I left the playground and walked to my car, which was maybe 30 yards away at best. But it might as well have been miles because at that moment my heart embarked on an endless journey. I knew that I had just walked away from a little girl who wouldn't be there that afternoon when I came back. She was going to be different. She would have new friends and new teachers, when in the past, I played the role of both. This was how it was supposed to be. Everything was going as planned.
As I drove home, it became so clear to me, that the challenge in learning how to be a good mother doesn't lie in learning how to take care of a child (most of us are born with that ability), the true difficulty in learning how to be a good mother, is developing the skill needed to recognize when the time has come to allow her experience the world without me. I will always be there for her, but if I'm doing it right, she will need me less and less. Every milestone that we celebrate is bitter-sweet because each step she makes is really a step away. Sometimes I just want to grab her and keep her, that's all, just keep her.
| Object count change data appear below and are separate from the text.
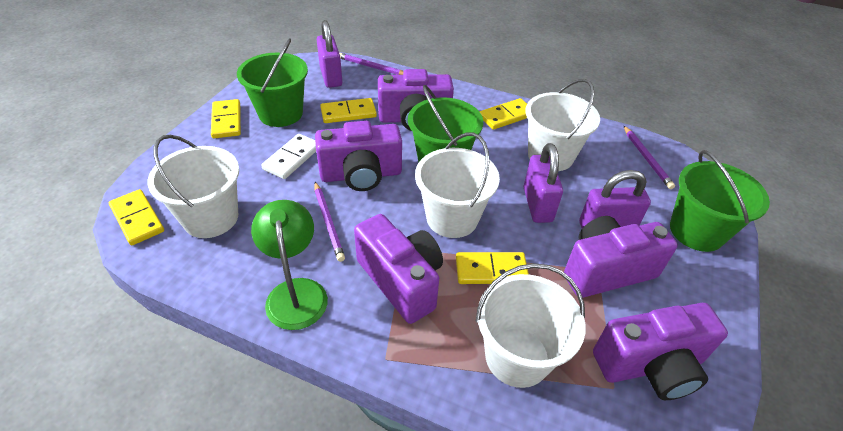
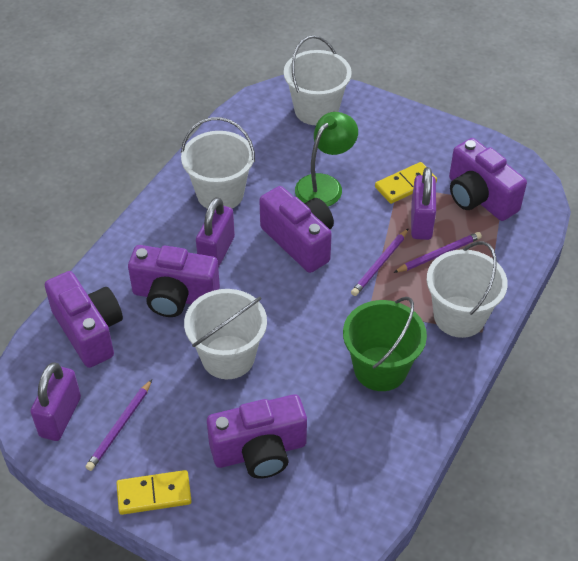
green bucket: [237,38,308,127] [408,85,483,162] [670,150,770,252] = 3 -> [343,296,427,391] = 1
white domino: [261,134,316,179] = 1 -> none = 0
yellow domino: [109,189,164,245] [211,99,241,138] [320,98,377,123] [456,252,529,284] [480,98,527,130] = 5 -> [116,470,192,515] [375,162,437,204] = 2

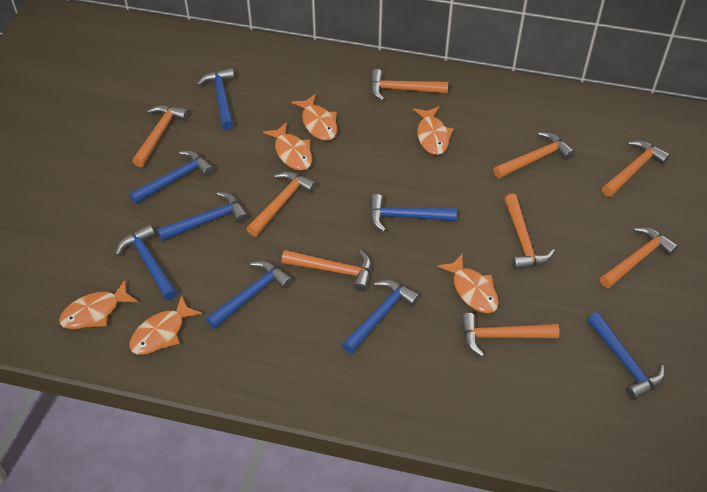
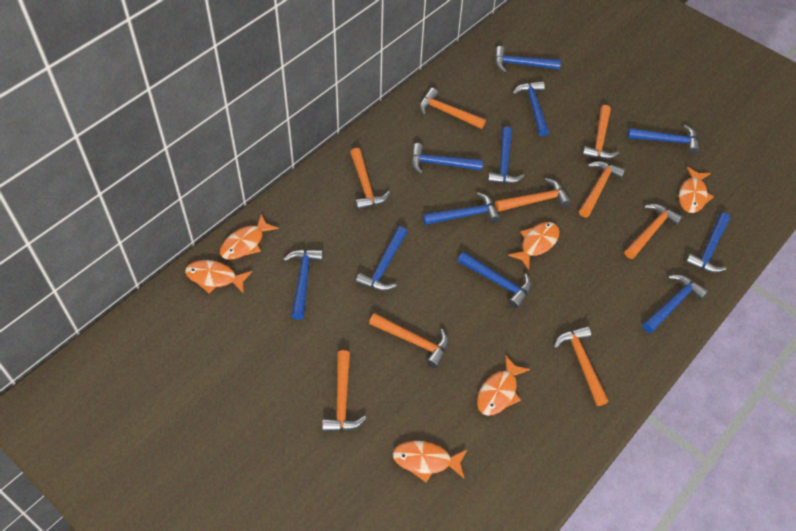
blue hammer: [115,224,177,300] [130,150,214,204] [157,192,248,241] [196,68,235,131] [206,261,292,329] [342,280,420,354] [370,194,457,232] [587,312,665,400] = 8 -> [283,250,323,320] [356,226,407,291] [411,143,483,174] [423,192,500,225] [457,252,532,309] [488,127,524,184] [495,46,561,73] [512,81,549,136] [627,125,700,154] [642,275,708,333] [685,212,730,273] = 11

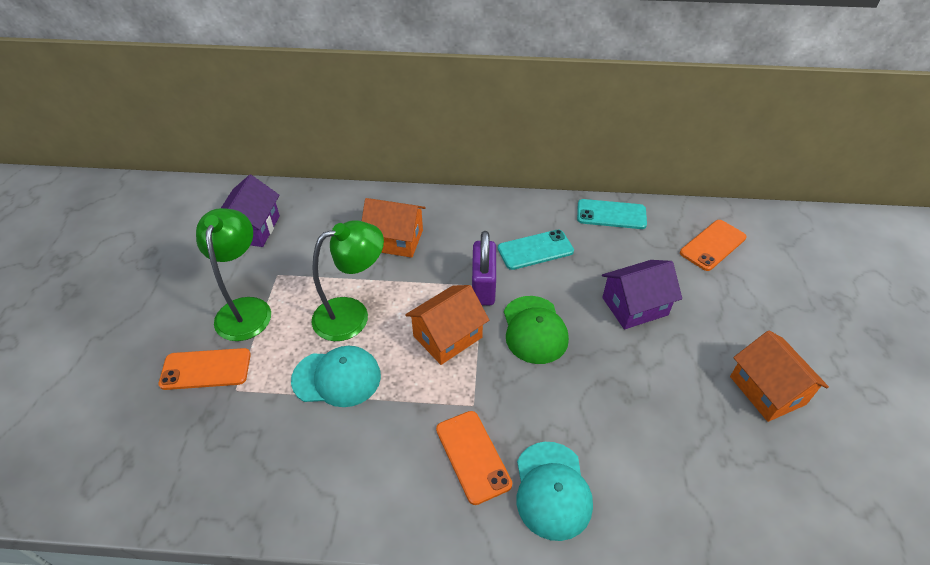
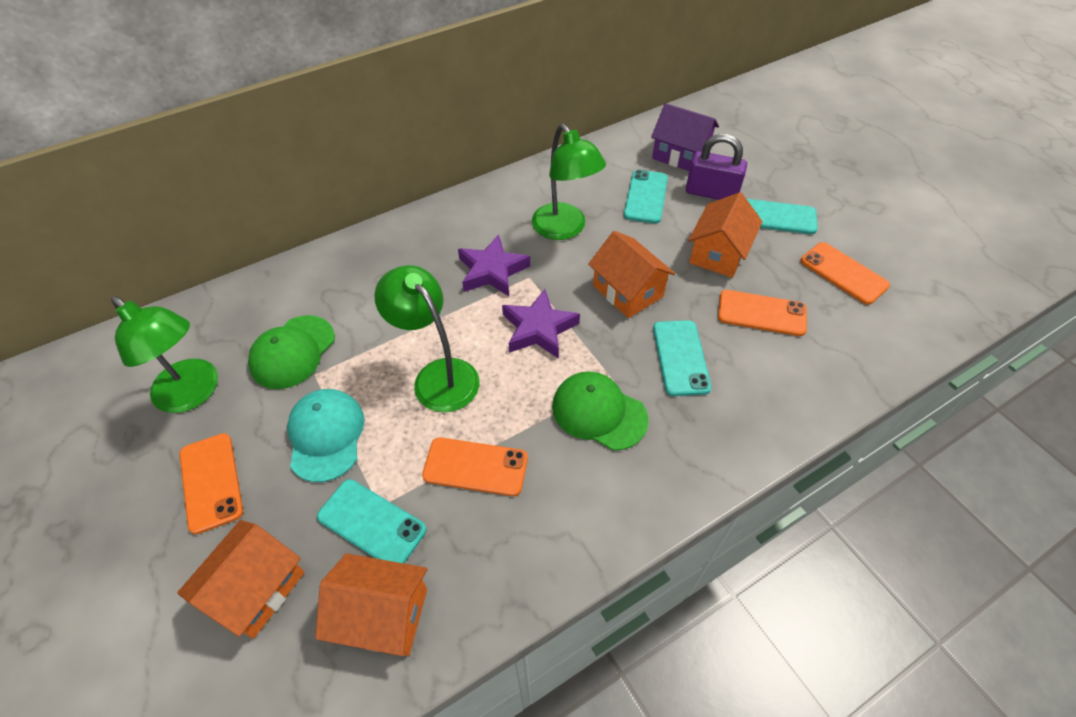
green cap: [504,296,569,364] = 1 -> [248,315,335,389] [552,371,649,450] = 2
green lamp: [196,208,271,341] [311,220,384,341] = 2 -> [111,296,218,413] [374,265,480,412] [532,124,606,240] = 3
orange house: [362,198,426,258] [405,285,489,365] [730,331,829,422] = 3 -> [177,520,305,639] [315,553,427,656] [588,231,675,318] [688,192,763,278] = 4
orange phone: [159,348,251,390] [436,411,512,505] [680,220,747,271] = 3 -> [179,433,243,534] [422,437,528,496] [718,290,807,336] [800,242,890,305] = 4
purple house: [221,175,280,247] [602,260,682,330] = 2 -> [651,103,719,171] = 1
purple star: none = 0 -> [458,234,530,296] [502,289,580,359] = 2
turquoise cap: [291,346,381,407] [517,442,593,541] = 2 -> [287,389,364,482] = 1
turquoise phone: [498,230,574,270] [577,199,647,229] = 2 -> [317,479,427,563] [624,170,668,223] [653,320,712,396] [747,199,818,234] = 4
I came back that afternoon and picked her up. On the way home she told me all about school, only stopping occasionally to take a breath. She told me about her new friends. She told me about her new teachers. She said that her favorite was Miss T and that she'd been to Africa. Miss T. was going to teach the children all about Africa. She was thrilled. I was thrilled for her. I told her how wonderful it all sounded and that I was so happy that she liked her new school, and I sincerely was. I still am.
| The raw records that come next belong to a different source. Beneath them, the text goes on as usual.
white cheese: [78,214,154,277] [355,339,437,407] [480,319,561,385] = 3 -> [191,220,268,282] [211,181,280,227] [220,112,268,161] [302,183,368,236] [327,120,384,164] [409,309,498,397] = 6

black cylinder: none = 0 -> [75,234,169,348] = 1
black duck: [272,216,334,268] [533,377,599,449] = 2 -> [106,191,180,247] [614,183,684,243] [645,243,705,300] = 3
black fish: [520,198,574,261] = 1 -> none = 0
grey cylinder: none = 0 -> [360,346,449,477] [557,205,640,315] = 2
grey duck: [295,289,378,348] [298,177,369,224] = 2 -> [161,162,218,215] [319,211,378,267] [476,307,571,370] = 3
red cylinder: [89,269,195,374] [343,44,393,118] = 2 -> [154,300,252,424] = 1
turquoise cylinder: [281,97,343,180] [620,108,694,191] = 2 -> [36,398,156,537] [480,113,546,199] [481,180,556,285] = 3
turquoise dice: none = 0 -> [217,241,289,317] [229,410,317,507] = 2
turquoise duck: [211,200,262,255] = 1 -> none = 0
Tonight she'll put the tooth under her pillow and the tooth fairy will come. She'll leave something for Sadie and then she'll put the tooth in my jewelry box (we have an agreement). I'm guessing Sadie will get $5 for her tooth, after all, it is a front tooth. She'll spend it on a toy or perhaps a new gold fish and the money will be gone. I, on the other hand, will save her tooth forever, even though I know she no longer needs it.